Necronauts TPB – Gordon Rennie

5 out of 5

Sure, we can criticize it for not really doing much with its characters besides announcing them, or perhaps for deflating a bit at its climax, or even the OMG-this-is-such-a-cool-idea-no-wait-its-been-done-like-a-million-times-already Doyle / Houdini mash-up, but none of that seems to matter when wrangled by the Rennie bot.  This is a 2000 AD strip, after all: The blessed home for condensed super-ideas, and so Rennie makes that constraint work for him, jumping in head first – Houdini’s breath-holding experiments bring him to death’s edge… And death holds on, crawling its way into the world! – and then just barrels forth with its pulpy pulpy pulped premise, to all of our joy.  (ALL OF IT, DAMN YOU.)
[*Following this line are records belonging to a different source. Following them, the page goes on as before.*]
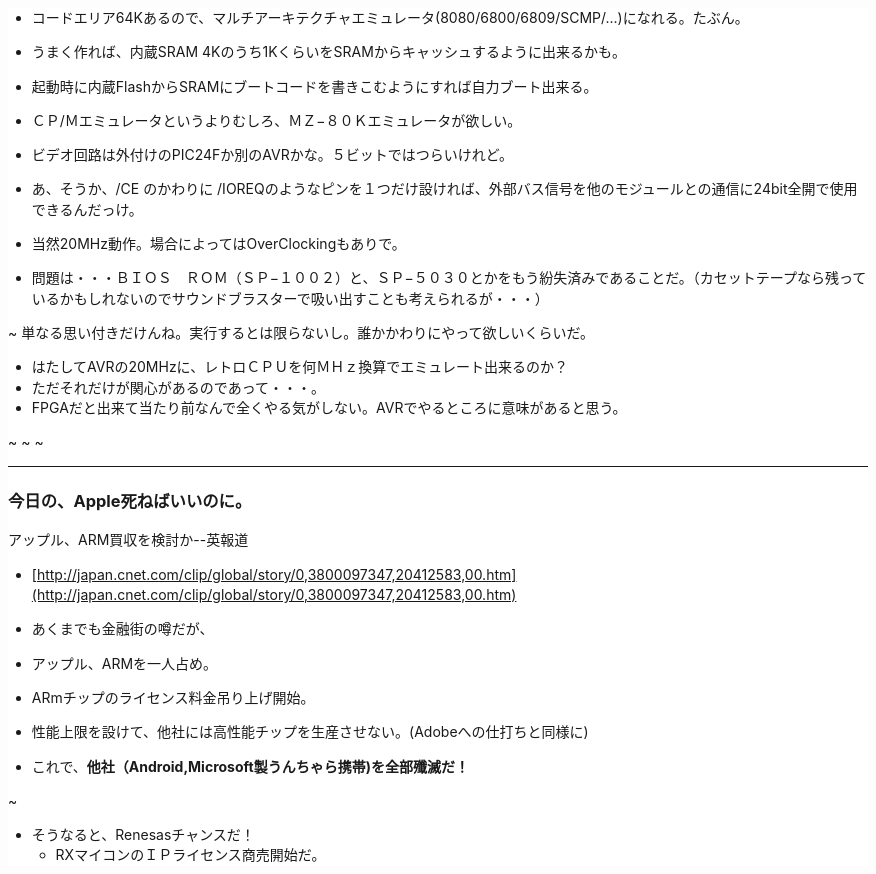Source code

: 

- コードエリア64Kあるので、マルチアーキテクチャエミュレータ(8080/6800/6809/SCMP/...)になれる。たぶん。
- うまく作れば、内蔵SRAM 4Kのうち1KくらいをSRAMからキャッシュするように出来るかも。
- 起動時に内蔵FlashからSRAMにブートコードを書きこむようにすれば自力ブート出来る。



- ＣＰ/Ｍエミュレータというよりむしろ、ＭＺ−８０Ｋエミュレータが欲しい。



- ビデオ回路は外付けのPIC24Fか別のAVRかな。５ビットではつらいけれど。



- あ、そうか、/CE のかわりに /IOREQのようなピンを１つだけ設ければ、外部バス信号を他のモジュールとの通信に24bit全開で使用できるんだっけ。




- 当然20MHz動作。場合によってはOverClockingもありで。



- 問題は・・・ＢＩＯＳ　ＲＯＭ（ＳＰ−１００２）と、ＳＰ−５０３０とかをもう紛失済みであることだ。（カセットテープなら残っているかもしれないのでサウンドブラスターで吸い出すことも考えられるが・・・）



~
単なる思い付きだけんね。実行するとは限らないし。誰かかわりにやって欲しいくらいだ。
- はたしてAVRの20MHzに、レトロＣＰＵを何ＭＨｚ換算でエミュレート出来るのか？
- ただそれだけが関心があるのであって・・・。
- FPGAだと出来て当たり前なんで全くやる気がしない。AVRでやるところに意味があると思う。




~
~
~
- - - -
### 今日の、Apple死ねばいいのに。
アップル、ARM買収を検討か--英報道
- [http://japan.cnet.com/clip/global/story/0,3800097347,20412583,00.htm](http://japan.cnet.com/clip/global/story/0,3800097347,20412583,00.htm) 
- あくまでも金融街の噂だが、



- アップル、ARMを一人占め。
- ARmチップのライセンス料金吊り上げ開始。
- 性能上限を設けて、他社には高性能チップを生産させない。(Adobeへの仕打ちと同様に)



- これで、**他社（Android,Microsoft製うんちゃら携帯)を全部殲滅だ！**



~

- そうなると、Renesasチャンスだ！
    - RXマイコンのＩＰライセンス商売開始だ。


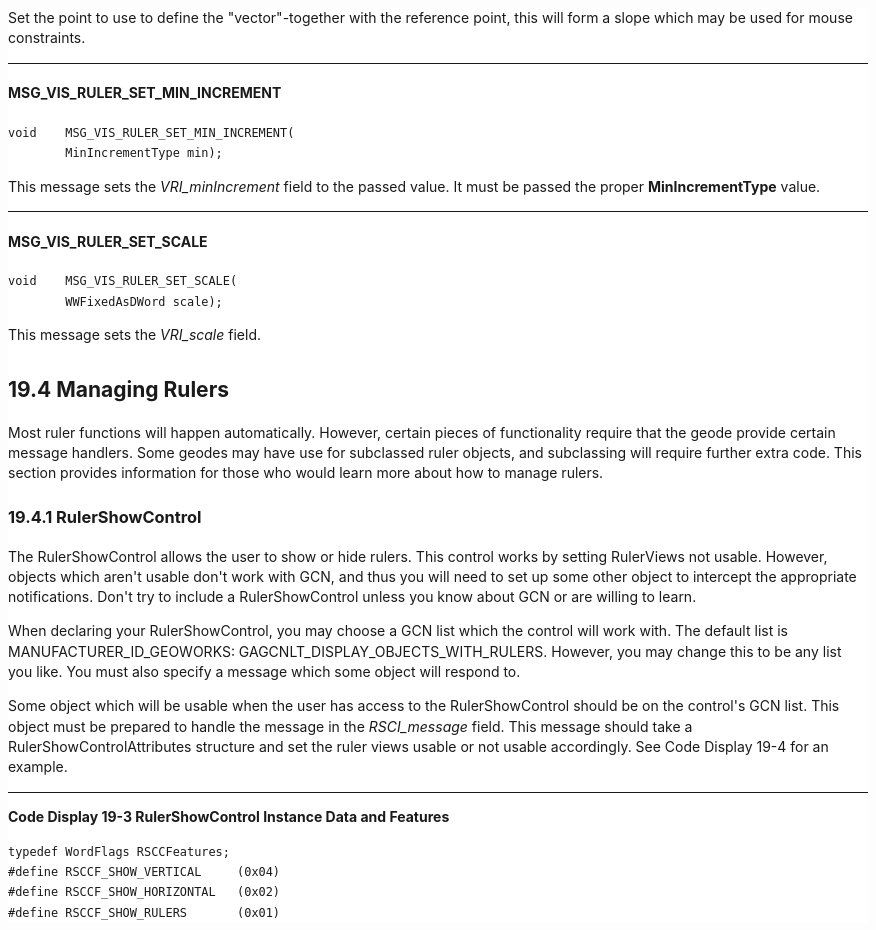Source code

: Set the point to use to define the "vector"-together with the reference point, 
this will form a slope which may be used for mouse constraints. 

----------
#### MSG_VIS_RULER_SET_MIN_INCREMENT
	void	MSG_VIS_RULER_SET_MIN_INCREMENT(
			MinIncrementType min);

This message sets the *VRI_minIncrement* field to the passed value. It must 
be passed the proper **MinIncrementType** value.

----------
#### MSG_VIS_RULER_SET_SCALE
	void	MSG_VIS_RULER_SET_SCALE(
			WWFixedAsDWord scale);

This message sets the *VRI_scale* field.

## 19.4 Managing Rulers

Most ruler functions will happen automatically. However, certain pieces of 
functionality require that the geode provide certain message handlers. Some 
geodes may have use for subclassed ruler objects, and subclassing will 
require further extra code. This section provides information for those who 
would learn more about how to manage rulers.


### 19.4.1 RulerShowControl

The RulerShowControl allows the user to show or hide rulers. This control 
works by setting RulerViews not usable. However, objects which aren't 
usable don't work with GCN, and thus you will need to set up some other 
object to intercept the appropriate notifications. Don't try to include a 
RulerShowControl unless you know about GCN or are willing to learn.

When declaring your RulerShowControl, you may choose a GCN list which 
the control will work with. The default list is 
MANUFACTURER_ID_GEOWORKS:
GAGCNLT_DISPLAY_OBJECTS_WITH_RULERS. However, you may change 
this to be any list you like. You must also specify a message which some object 
will respond to.

Some object which will be usable when the user has access to the 
RulerShowControl should be on the control's GCN list. This object must be 
prepared to handle the message in the *RSCI_message* field. This message 
should take a RulerShowControlAttributes structure and set the ruler views 
usable or not usable accordingly. See Code Display 19-4 for an example.

----------
**Code Display 19-3 RulerShowControl Instance Data and Features**

	typedef WordFlags RSCCFeatures;
	#define RSCCF_SHOW_VERTICAL 	(0x04)
	#define RSCCF_SHOW_HORIZONTAL 	(0x02)
	#define RSCCF_SHOW_RULERS 		(0x01)
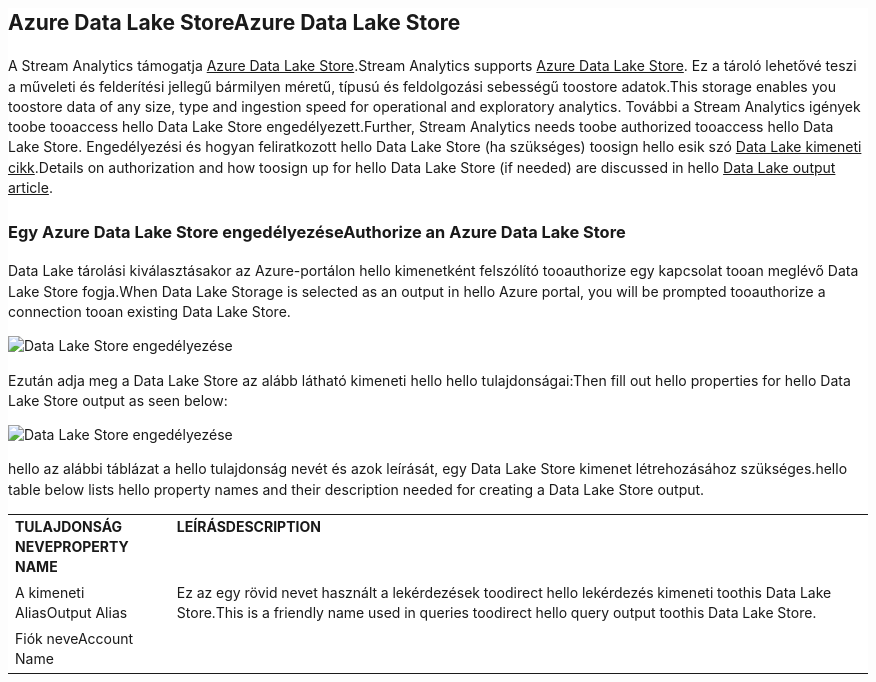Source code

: ## <a name="azure-data-lake-store"></a><span data-ttu-id="06916-112">Azure Data Lake Store</span><span class="sxs-lookup"><span data-stu-id="06916-112">Azure Data Lake Store</span></span>
<span data-ttu-id="06916-113">A Stream Analytics támogatja [Azure Data Lake Store](https://azure.microsoft.com/services/data-lake-store/).</span><span class="sxs-lookup"><span data-stu-id="06916-113">Stream Analytics supports [Azure Data Lake Store](https://azure.microsoft.com/services/data-lake-store/).</span></span> <span data-ttu-id="06916-114">Ez a tároló lehetővé teszi a műveleti és felderítési jellegű bármilyen méretű, típusú és feldolgozási sebességű toostore adatok.</span><span class="sxs-lookup"><span data-stu-id="06916-114">This storage enables you toostore data of any size, type and ingestion speed for operational and exploratory analytics.</span></span> <span data-ttu-id="06916-115">További a Stream Analytics igények toobe tooaccess hello Data Lake Store engedélyezett.</span><span class="sxs-lookup"><span data-stu-id="06916-115">Further, Stream Analytics needs toobe authorized tooaccess hello Data Lake Store.</span></span> <span data-ttu-id="06916-116">Engedélyezési és hogyan feliratkozott hello Data Lake Store (ha szükséges) toosign hello esik szó [Data Lake kimeneti cikk](stream-analytics-data-lake-output.md).</span><span class="sxs-lookup"><span data-stu-id="06916-116">Details on authorization and how toosign up for hello Data Lake Store (if needed) are discussed in hello [Data Lake output article](stream-analytics-data-lake-output.md).</span></span>

### <a name="authorize-an-azure-data-lake-store"></a><span data-ttu-id="06916-117">Egy Azure Data Lake Store engedélyezése</span><span class="sxs-lookup"><span data-stu-id="06916-117">Authorize an Azure Data Lake Store</span></span>
<span data-ttu-id="06916-118">Data Lake tárolási kiválasztásakor az Azure-portálon hello kimenetként felszólító tooauthorize egy kapcsolat tooan meglévő Data Lake Store fogja.</span><span class="sxs-lookup"><span data-stu-id="06916-118">When Data Lake Storage is selected as an output in hello Azure portal, you will be prompted tooauthorize a connection tooan existing Data Lake Store.</span></span>  

![Data Lake Store engedélyezése](./media/stream-analytics-define-outputs/06-stream-analytics-define-outputs.png)  

<span data-ttu-id="06916-120">Ezután adja meg a Data Lake Store az alább látható kimeneti hello hello tulajdonságai:</span><span class="sxs-lookup"><span data-stu-id="06916-120">Then fill out hello properties for hello Data Lake Store output as seen below:</span></span>

![Data Lake Store engedélyezése](./media/stream-analytics-define-outputs/07-stream-analytics-define-outputs.png)  

<span data-ttu-id="06916-122">hello az alábbi táblázat a hello tulajdonság nevét és azok leírását, egy Data Lake Store kimenet létrehozásához szükséges.</span><span class="sxs-lookup"><span data-stu-id="06916-122">hello table below lists hello property names and their description needed for creating a Data Lake Store output.</span></span>

<table>
<tbody>
<tr>
<td><span data-ttu-id="06916-123"><B>TULAJDONSÁG NEVE</B></span><span class="sxs-lookup"><span data-stu-id="06916-123"><B>PROPERTY NAME</B></span></span></td>
<td><span data-ttu-id="06916-124"><B>LEÍRÁS</B></span><span class="sxs-lookup"><span data-stu-id="06916-124"><B>DESCRIPTION</B></span></span></td>
</tr>
<tr>
<td><span data-ttu-id="06916-125">A kimeneti Alias</span><span class="sxs-lookup"><span data-stu-id="06916-125">Output Alias</span></span></td>
<td><span data-ttu-id="06916-126">Ez az egy rövid nevet használt a lekérdezések toodirect hello lekérdezés kimeneti toothis Data Lake Store.</span><span class="sxs-lookup"><span data-stu-id="06916-126">This is a friendly name used in queries toodirect hello query output toothis Data Lake Store.</span></span></td>
</tr>
<tr>
<td><span data-ttu-id="06916-127">Fiók neve</span><span class="sxs-lookup"><span data-stu-id="06916-127">Account Name</span></span></td>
Lovecraft and A.C.Doyle each receive their own harbinger doom variant, and join Houdini – dang, don’t forget Charles Fort, wilin’ out and reminding everyone this is all completely plausible – on an adventure to head back to dream land and save the world from the oncoming evil.

I’ve enjoyed Frazier Irving’s color work on books like Seven Soldiers, but I don’t know that I’ve seen him in black and white before.  I would’ve supposed his drossy, swervy black lines wouldn’t translate too well (that it would be too murky), but it ends up being the perfect balance of a sense of comic motion plus the sketch-heavy stills vibe of classic Eerie / Creepy stuff; he proves a master at balancing negative space in his panels and directing the eye around the page, and his use of PhotoShop elements in dreamland ends up being a stunningly spooky realization of the scene.

Between the two, Rennie and Irving just seemed to know exactly what they wanted for the book and then executed it especially paced for the 10-thrill or so length.  Even the ending, which ducks out of a grand showdown, rights itself with effective codas for Houdini and Lovecraft.

This collection of the series is my first trade published by “Magic,” an Italian company, and it’s certainly an interesting format.  The width is about normal but the height is oversized – like a European album – but the page resizing (from 2000 ADs magazine size) doesn’t seem odd at all.  The cover stock is thick with page mark flaps, and Irving’s art and the lettering are fantastically reproduced.  A great rundown on Irving’s process, as detailed through art, is included, as well as two hilarious in-universe creator bios.

Ordered direct from Rebellion and worth every penny.